Pourquoi Cahier d’un retour au pays natal et Aimé Césaire
Il faut parler Césaire, l’avoir en bouche et en poitrine,
accueillir dans les os de son crâne l’activité tellurique
de son verbe, même en murmure il peut propager
un écho dans ce qui souffre d’une anémie d’exaltation.1
Aimé Césaire, le Nègre fondamental a posé sa plume le 17 avril 2008 à l’âge de 94 ans
après avoir officié comme maire de Fort-de-France pendant cinquante-six ans. Il laisse une
œuvre littéraire et une vision du monde qui ont marqué la culture francophone et mondiale.
Il était l’un des derniers fondateurs de la négritude vivants. Ce mouvement a aujourd’hui
évolué vers le métissage universel. Même la jeune génération d'écrivains martiniquais, qui
ont pris leur distance par rapport à la négritude pour se définir comme métis et créoles,
reconnaissent volontiers ce qu'ils doivent à ce père spirituel dont découle la liberté antillaise
présente et à venir : C'est la négritude césairienne qui nous a ouvert le passage vers l'ici
d'une Antillanité désormais postulable, et elle-même en marche vers un autre degré
d'authenticité qui restait à nommer, écrivent le trio Chamoiseau, Confiant et Bernabé.
Cahier d’un retour au pays natal est considéré comme l’hymne des Noirs du monde entier.

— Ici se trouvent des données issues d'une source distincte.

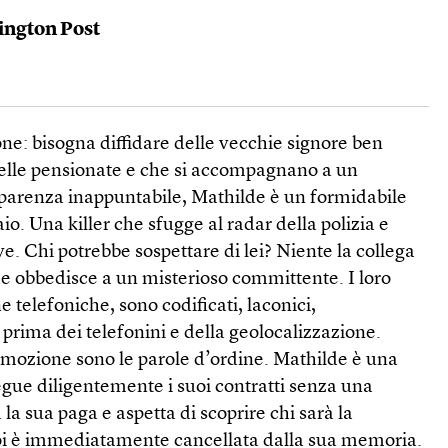
ngton Post
ne: bisogna diffidare delle vecchie signore ben
elle pensionate e che si accompagnano a un
pparenza inappuntabile, Mathilde è un formidabile
aio. Una killer che sfugge al radar della polizia e
ive. Chi potrebbe sospettare di lei? Niente la collega
de obbedisce a un misterioso committente. I loro
ne telefoniche, sono codificati, laconici,
5, prima dei telefonini e della geolocalizzazione.
rimozione sono le parole d’ordine. Mathilde è una
egue diligentemente i suoi contratti senza una
la sua paga e aspetta di scoprire chi sarà la
oi è immediatamente cancellata dalla sua memoria.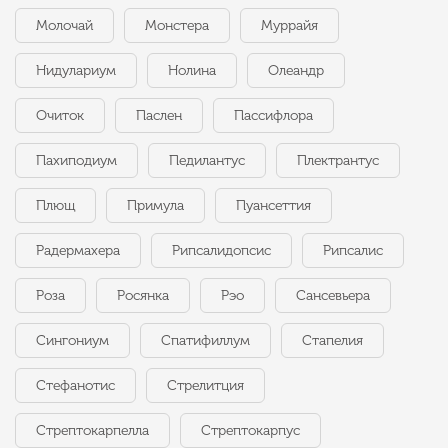
Молочай
Монстера
Муррайя
Нидулариум
Нолина
Олеандр
Очиток
Паслен
Пассифлора
Пахиподиум
Педилантус
Плектрантус
Плющ
Примула
Пуансеттия
Радермахера
Рипсалидопсис
Рипсалис
Роза
Росянка
Рэо
Сансевьера
Сингониум
Спатифиллум
Стапелия
Стефанотис
Стрелитция
Стрептокарпелла
Стрептокарпус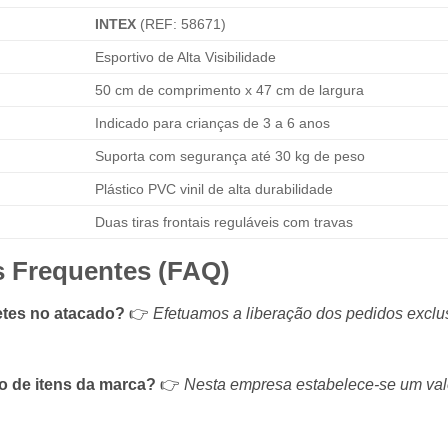
INTEX
(REF: 58671)
Esportivo de Alta Visibilidade
50 cm de comprimento x 47 cm de largura
Indicado para crianças de 3 a 6 anos
Suporta com segurança até 30 kg de peso
Plástico PVC vinil de alta durabilidade
Duas tiras frontais reguláveis com travas
s Frequentes (FAQ)
etes no atacado?
👉
Efetuamos a liberação dos pedidos excl
do de itens da marca?
👉
Nesta empresa estabelece-se um val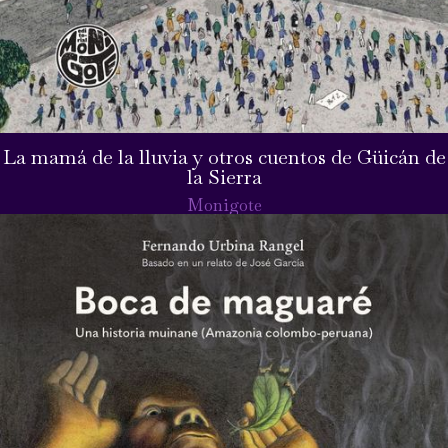
La mamá de la lluvia y otros cuentos de Güicán de
la Sierra
Monigote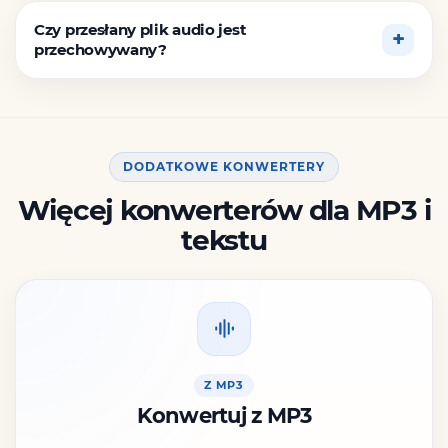
Czy przesłany plik audio jest
przechowywany?
DODATKOWE KONWERTERY
Więcej konwerterów dla MP3 i
tekstu
Z MP3
Konwertuj z MP3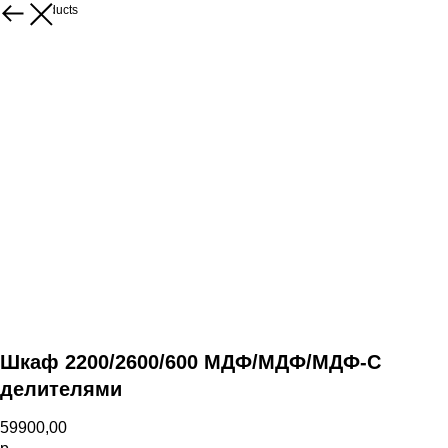
More products
Шкаф 2200/2600/600 МДФ/МДФ/МДФ-С
делителями
59900,00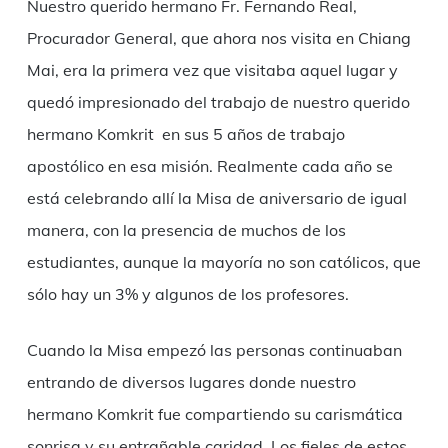
Nuestro querido hermano Fr. Fernando Real,
Procurador General, que ahora nos visita en Chiang
Mai, era la primera vez que visitaba aquel lugar y
quedó impresionado del trabajo de nuestro querido
hermano Komkrit en sus 5 años de trabajo
apostólico en esa misión. Realmente cada año se
está celebrando allí la Misa de aniversario de igual
manera, con la presencia de muchos de los
estudiantes, aunque la mayoría no son católicos, que
sólo hay un 3% y algunos de los profesores.
Cuando la Misa empezó las personas continuaban
entrando de diversos lugares donde nuestro
hermano Komkrit fue compartiendo su carismática
sonrisa y su entrañable caridad. Los fieles de estos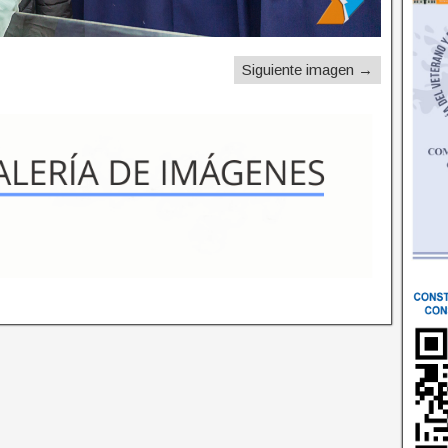
Siguiente imagen →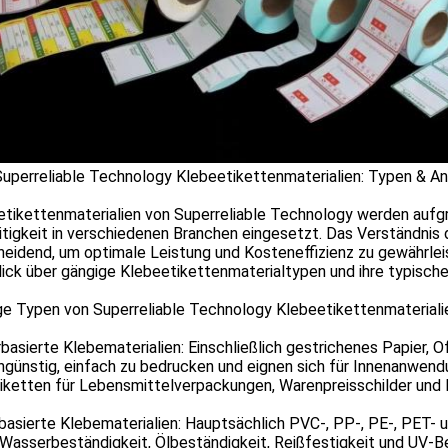
Superreliable Technology Klebeetikettenmaterialien: Typen & 
tikettenmaterialien von Superreliable Technology werden aufgru
itigkeit in verschiedenen Branchen eingesetzt. Das Verständnis 
eidend, um optimale Leistung und Kosteneffizienz zu gewährleis
lick über gängige Klebeetikettenmaterialtypen und ihre typis
ge Typen von Superreliable Technology Klebeetikettenmateriali
basierte Klebematerialien: Einschließlich gestrichenes Papier, 
günstig, einfach zu bedrucken und eignen sich für Innenanwend
tiketten für Lebensmittelverpackungen, Warenpreisschilder und
basierte Klebematerialien: Hauptsächlich PVC-, PP-, PE-, PET- 
Wasserbeständigkeit, Ölbeständigkeit, Reißfestigkeit und UV-Bes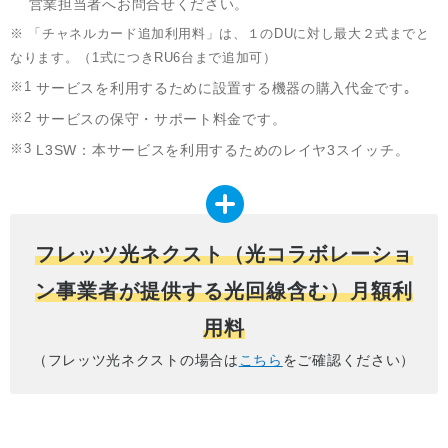
営業担当者へお問合せください。
※ 「チャネルカード追加利用料」は、１のDUに対し最大２式までと
なります。（1式につきRU6台まで追加可）
※1
サービスを利用するために設置する機器の購入代金です｡
※2
サービスの保守・サポート料金です。
※3
L3SW：本サービスを利用するためのレイヤ3スイッチ。
フレッツ光ネクスト
（
光コラボレーショ
ン事業者が提供する光回線含む
）
月額利
用料
（フレッツ光ネクストの場合は
こちら
をご確認ください）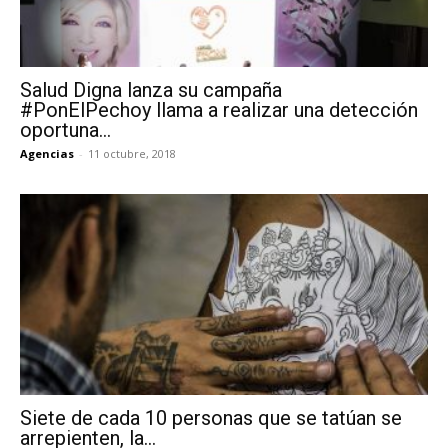
Salud Digna lanza su campaña
#PonElPechoy llama a realizar una detección
oportuna...
Agencias
-
11 octubre, 2018
Siete de cada 10 personas que se tatúan se
arrepienten, la...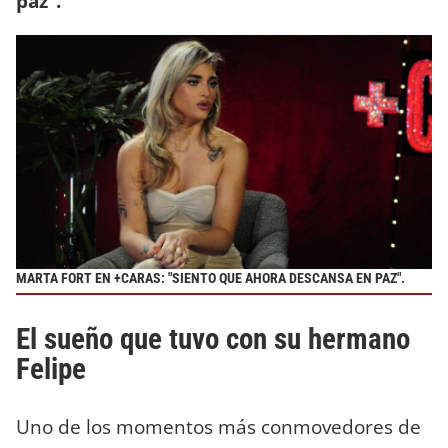
paz”.
MARTA FORT EN +CARAS: "SIENTO QUE AHORA DESCANSA EN PAZ".
El sueño que tuvo con su hermano
Felipe
Uno de los momentos más conmovedores de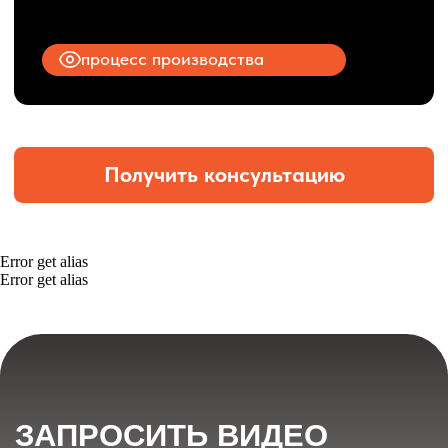
Error get alias
Error get alias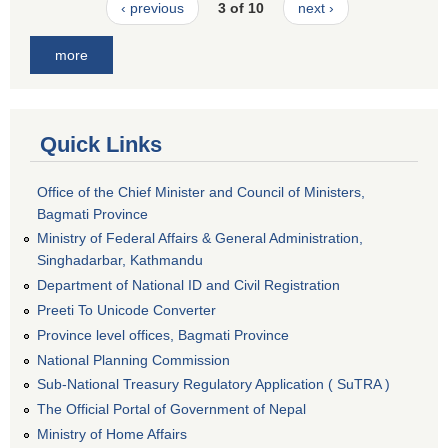
‹ previous
3 of 10
next ›
more
Quick Links
Office of the Chief Minister and Council of Ministers,
Bagmati Province
Ministry of Federal Affairs & General Administration,
Singhadarbar, Kathmandu
Department of National ID and Civil Registration
Preeti To Unicode Converter
Province level offices, Bagmati Province
National Planning Commission
Sub-National Treasury Regulatory Application ( SuTRA )
The Official Portal of Government of Nepal
Ministry of Home Affairs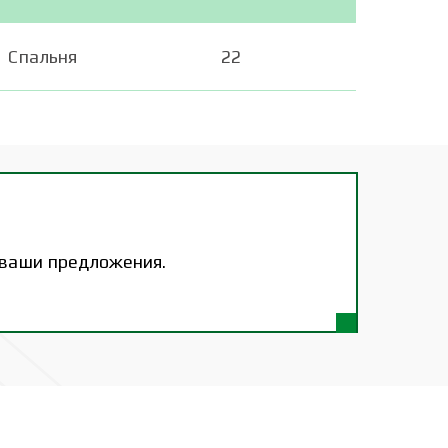
Спальня
22
 ваши предложения.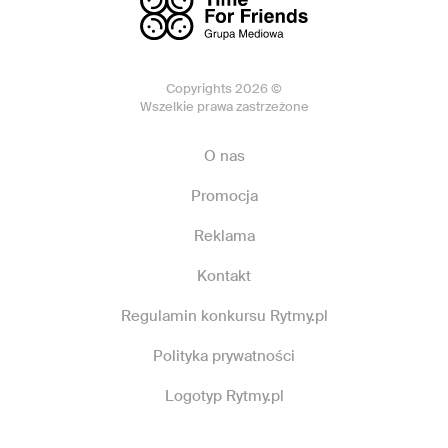
Copyrights 2026 ©
Wszelkie prawa zastrzeżone
O nas
Promocja
Reklama
Kontakt
Regulamin konkursu Rytmy.pl
Polityka prywatności
Logotyp Rytmy.pl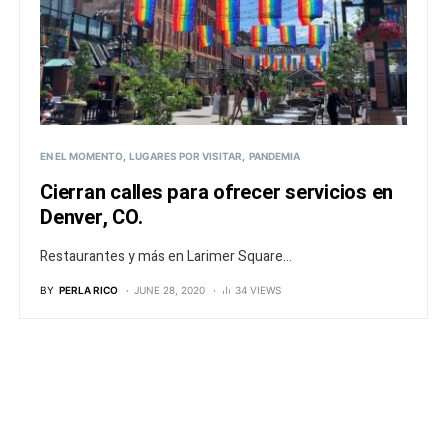
EN EL MOMENTO
LUGARES POR VISITAR
PANDEMIA
Cierran calles para ofrecer servicios en
Denver, CO.
Restaurantes y más en Larimer Square...
BY
PERLA RICO
JUNE 28, 2020
34 VIEWS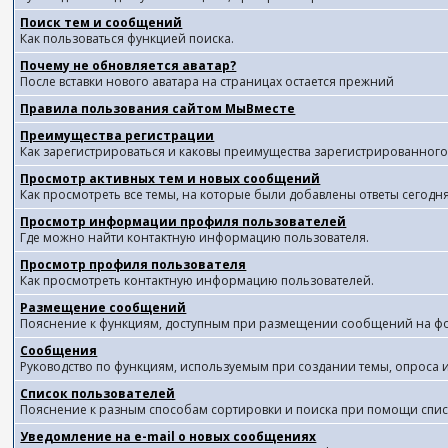
Поиск тем и сообщений
Как пользоваться функцией поиска.
Почему не обновляется аватар?
После вставки нового аватара на страницах остается прежний
Правила пользования сайтом МыВместе
Преимущества регистрации
Как зарегистрироваться и каковы преимущества зарегистрированного
Просмотр активных тем и новых сообщений
Как просмотреть все темы, на которые были добавлены ответы сегодн
Просмотр информации профиля пользователей
Где можно найти контактную информацию пользователя.
Просмотр профиля пользователя
Как просмотреть контактную информацию пользователей.
Размещение сообщений
Пояснение к функциям, доступным при размещении сообщений на ф
Сообщения
Руководство по функциям, используемым при создании темы, опроса и 
Список пользователей
Пояснение к разным способам сортировки и поиска при помощи спис
Уведомление на e-mail о новых сообщениях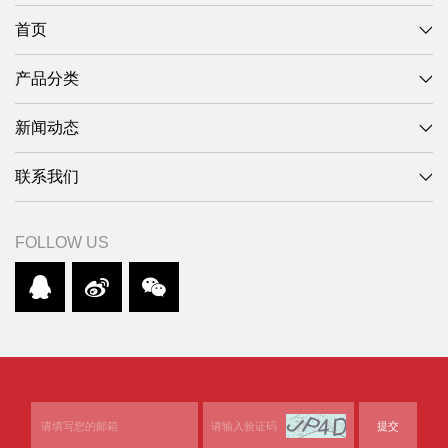
首页
产品分类
新闻动态
联系我们
FOLLOW US
提交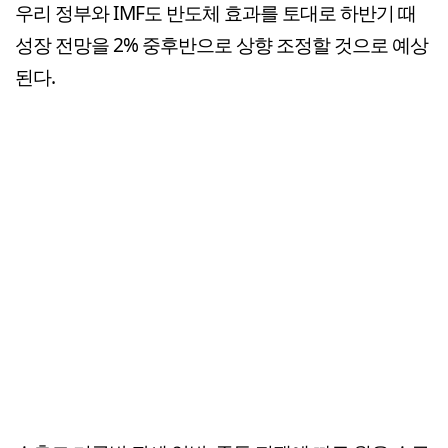
우리 정부와 IMF도 반도체 효과를 토대로 하반기 때
성장 전망을 2% 중후반으로 상향 조정할 것으로 예상
된다.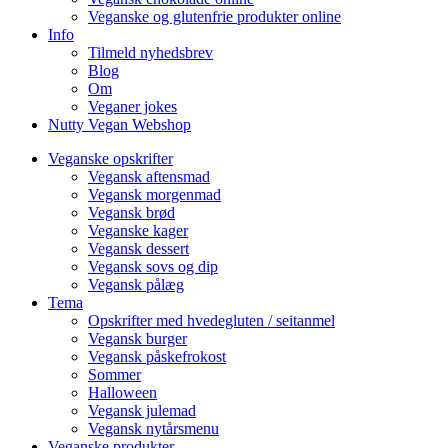
Veganske og glutenfrie produkter online
Info
Tilmeld nyhedsbrev
Blog
Om
Veganer jokes
Nutty Vegan Webshop
Veganske opskrifter
Vegansk aftensmad
Vegansk morgenmad
Vegansk brød
Veganske kager
Vegansk dessert
Vegansk sovs og dip
Vegansk pålæg
Tema
Opskrifter med hvedegluten / seitanmel
Vegansk burger
Vegansk påskefrokost
Sommer
Halloween
Vegansk julemad
Vegansk nytårsmenu
Veganske produkter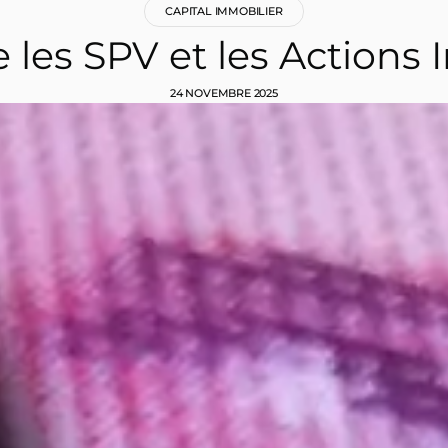
CAPITAL IMMOBILIER
les SPV et les Actions 
24 NOVEMBRE 2025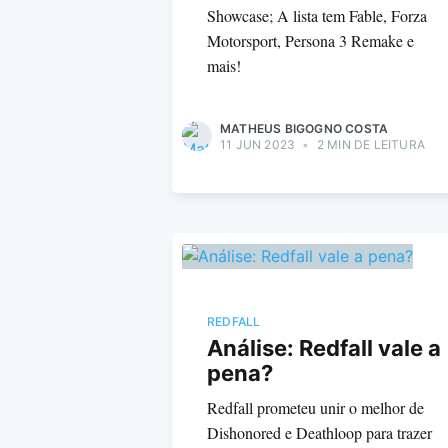
Showcase; A lista tem Fable, Forza
Motorsport, Persona 3 Remake e
mais!
MATHEUS BIGOGNO COSTA
11 JUN 2023
•
2 MIN DE LEITURA
REDFALL
Análise: Redfall vale a
pena?
Redfall prometeu unir o melhor de
Dishonored e Deathloop para trazer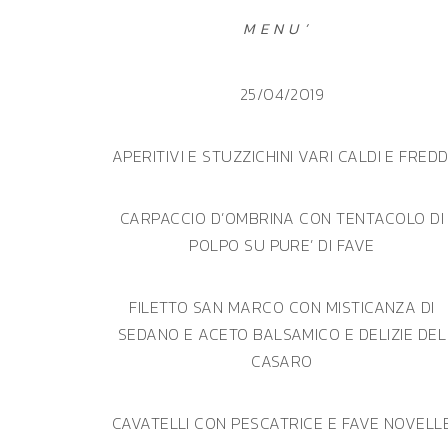
MENU’
25/04/2019
APERITIVI E STUZZICHINI VARI CALDI E FREDD
CARPACCIO D’OMBRINA CON TENTACOLO DI
POLPO SU PURE’ DI FAVE
FILETTO SAN MARCO CON MISTICANZA DI
SEDANO E ACETO BALSAMICO E DELIZIE DEL
CASARO
CAVATELLI CON PESCATRICE E FAVE NOVELL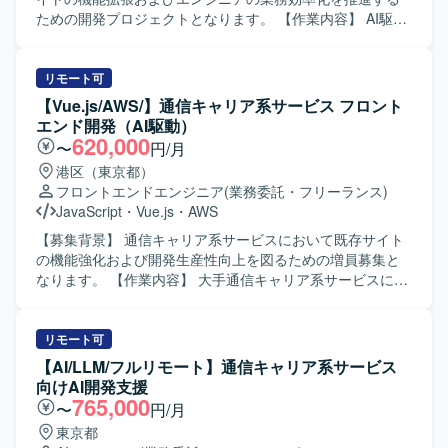
ための開発プロジェクトとなります。 【作業内容】 AI駆動
環境下でのフロントエンド開発をご担当いただきます。具
体的には、GitHub Copilot等のAI支援ツールを活用した実
装、要件や依頼内容をプロンプトへ適切に落とし込み実装
リモート可
へつなげる業務、アジャイル開発体制での継続的なサービ
【Vue.js/AWS/】通信キャリア系サービス フロント
ス改善、必要に応じた仕様整理および技術的な提案などを
エンド開発（AI駆動）
行っていただきます。 【求める人物像】 AI支援ツールを積
620,000
〜
円/月
極的に活用しながら開発を推進できる方、要望を適切に構
港区（東京都）
造化しプロンプト設計に落とし込める方、長期的なプロジ
フロントエンドエンジニア
(業務委託・フリーランス)
ェクトにおいて自走してタスクを進められる方を求めてお
JavaScript
・
Vue.js
・
AWS
ります。 【ポジションの魅力】 AI駆動開発環境やGitHub
Copilotなどの最新ツールを活用しながら開発できる点が魅
【募集背景】 通信キャリア系サービスにおいて既存サイト
力です。通信キャリア系サービスという大規模なサービス
の機能強化および開発生産性向上を図るための増員募集と
に継続的に関わりながら、アジャイル体制のもとサービス
なります。 【作業内容】 大手通信キャリア系サービスにお
改善に取り組むことで、フロントエンド開発とAI活用の双
ける既存サイトの追加機能開発を担当していただきます。
方でスキルアップが期待できます。 【開発環境】 Vue.jsベ
Vue.jsベースのフロントエンド実装に加え、GitHub Copilot
ースのシステムを中心に、GitHub CopilotやAWSを利用した
などのAI支援ツールを活用したAI駆動開発を行います。要件
リモート可
アジャイル（Scrum）開発体制となります。
や依頼内容をプロンプトへ構造化し実装へつなげるほか、
【AI/LLM/フルリモート】通信キャリア系サービス
アジャイル開発体制の中で継続的なサービス改善、仕様整
向けAI開発支援
理や技術的な提案、AI生成物のレビューおよび品質担保も
765,000
〜
円/月
行っていただきます。 【求める人物像】 AI支援ツールを積
東京都
極的に活用しながら、自ら学習・改善していける方を求め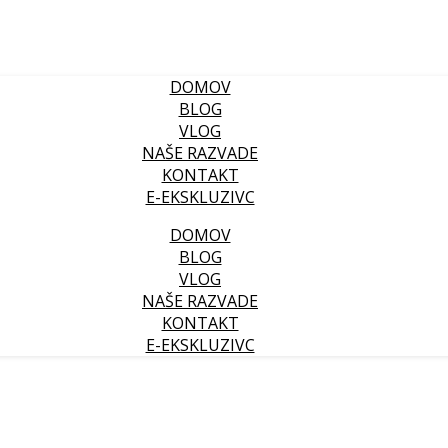
DOMOV
BLOG
VLOG
NAŠE RAZVADE
KONTAKT
E-EKSKLUZIVC
DOMOV
BLOG
VLOG
NAŠE RAZVADE
KONTAKT
E-EKSKLUZIVC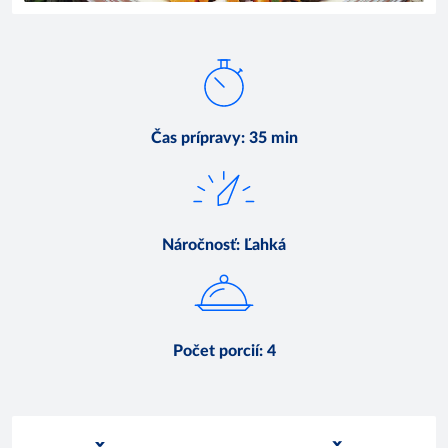
Čas prípravy
:
35 min
Náročnosť
:
Ľahká
Počet porcií
:
4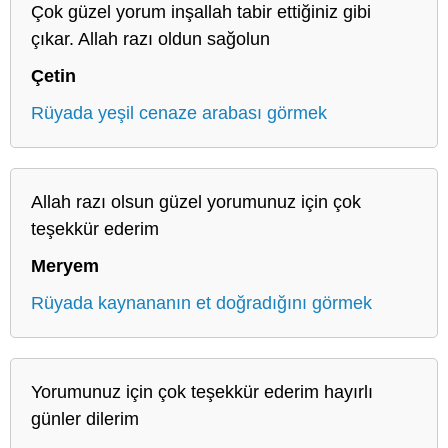
Çok güzel yorum inşallah tabir ettiğiniz gibi
çıkar. Allah razı oldun sağolun
Çetin
Rüyada yeşil cenaze arabası görmek
Allah razı olsun güzel yorumunuz için çok
teşekkür ederim
Meryem
Rüyada kaynananın et doğradığını görmek
Yorumunuz için çok teşekkür ederim hayırlı
günler dilerim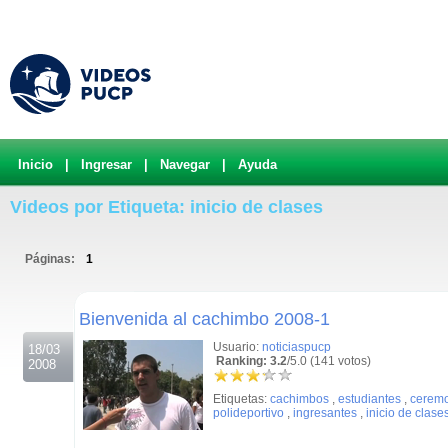
Inicio
|
Ingresar
|
Navegar
|
Ayuda
Videos por Etiqueta: inicio de clases
Páginas:
1
.
Bienvenida al cachimbo 2008-1
Usuario:
noticiaspucp
18/03
Ranking: 3.2
/5.0 (141 votos)
2008
Etiquetas:
cachimbos
,
estudiantes
,
cerem
polideportivo
,
ingresantes
,
inicio de clase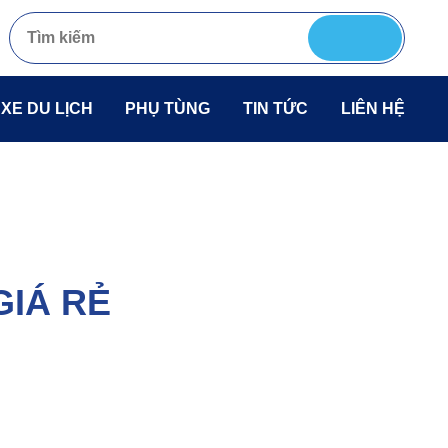
 XE DU LỊCH
PHỤ TÙNG
TIN TỨC
LIÊN HỆ
GIÁ RẺ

C’est un pamphlet en forme de long poème écrit au vitriol, un cri de révolte et de désespoir,
un texte qui va accélérer la prise de conscience et les luttes pour les indépendances en
Afrique. Césaire a été la voix de la conscience nègre, de ses souffrances et de ses
exigences sans omettre toutefois qu’il a toujours refusé d’évincer les intellectuels blancs du
combat identitaire des Noirs des Antilles ou d’Afrique. Pour lui, cette identité noire était
universelle et non synonyme de clivage entre les Hommes. Son combat peut se résumer
dans une de ses propres phrases: Je suis un Martiniquais, un Africain transporté, mais je
suis avant tout un homme, et un homme qui veut l’accomplissement de l’humanité de
l’homme.
La victoire inattendue et prometteuse de Barack Obama est le fruit de combats livrés par de
grandes figures noires telles que Marcus Garvey, Malcom X, Angela Davis, Mohamed Ali,
Martin Luther King et Aimé Césaire. Ils ont rêvé et combattu pour un monde plus juste pour
l’homme noir et tous les hommes.
La lecture du Cahier d’un retour au pays natal m’a donné l’envie d’en faire un monologue
théâtral car son écriture appelle à l’oralité. Ce texte qui combat âprement le racisme et le
colonialisme nous offre une poésie lyrique qui égale les plus grands poètes de langue
française. C’est une œuvre de refondation qui repose sur une question fondamentale :
Qui et quels nous sommes ?
David Valère
Le Cahier, après une descente orgueilleuse dans l’enfer colonial,
s’achève en une assomption grandiose où le poète proclame
sa négritude-humanité, avec une force incantatoire qui ébranlera
les assises du monde. Un souffle de baptême pour les colonisés
du monde, battus et opprimés et pour les nègres bien sûr.1
1 Patrick Chamoiseau, Ecrire en Pays dominé, Paris, 1997.